The difference between the tree Lstms and the ordinary Lstms is that the tree Lstms is modeled Lstms from the tree's structure.

Ordinary Lstms can also be seen as a special case of tree Lstms.

The hidden calculation of leaf node in Tree Lstms is the same as that of the previous normal hidden calculation, except that its parents calculation is slightly different. See the concrete formula.

The hidden of the parent is the sum of its children hiddens, and each forget unit is calculated from a specific node, and the final cell is calculated by multiplying and summing all forget units and the corresponding cells. The other is the same calculation method as the ordinary Lstms.

This model is most suitable for semantic similarity at present.

CS224D Lecture 10 Notes

Contact Us

The content source of this page is from Internet, which doesn't represent Alibaba Cloud's opinion; products and services mentioned on that page don't have any relationship with Alibaba Cloud.

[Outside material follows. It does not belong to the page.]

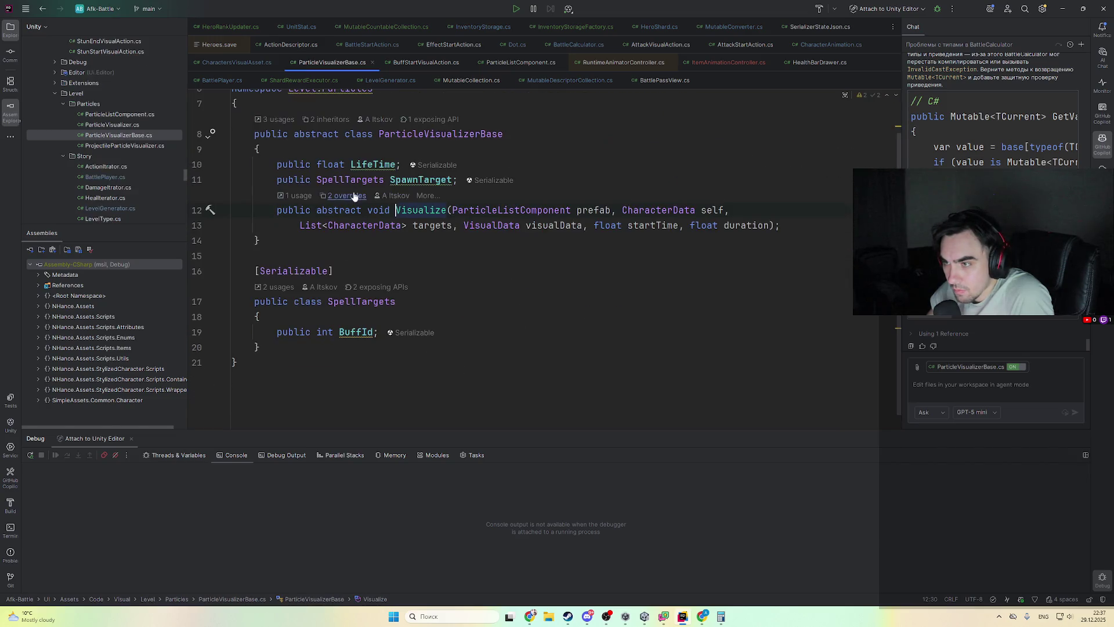
pyautogui.click(360, 196)
pyautogui.click(440, 233)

If the content of the page makes you feel confusing, please write us an email, we will handle the problem within 5 days after receiving your email.

If you find any instances of plagiarism from the community, please send an email to: info-contact@alibabacloud.com and provide relevant evidence. A staff member will contact you within 5 working days.

A Free Trial That Lets You Build Big!

Start building with 50+ products and up to 12 months usage for Elastic Compute Service

  • Sales Support

    1 on 1 presale consultation

  • After-Sales Support

    24/7 Technical Support 6 Free Tickets per Quarter Faster Response

  • Alibaba Cloud offers highly flexible support services tailored to meet your exact needs.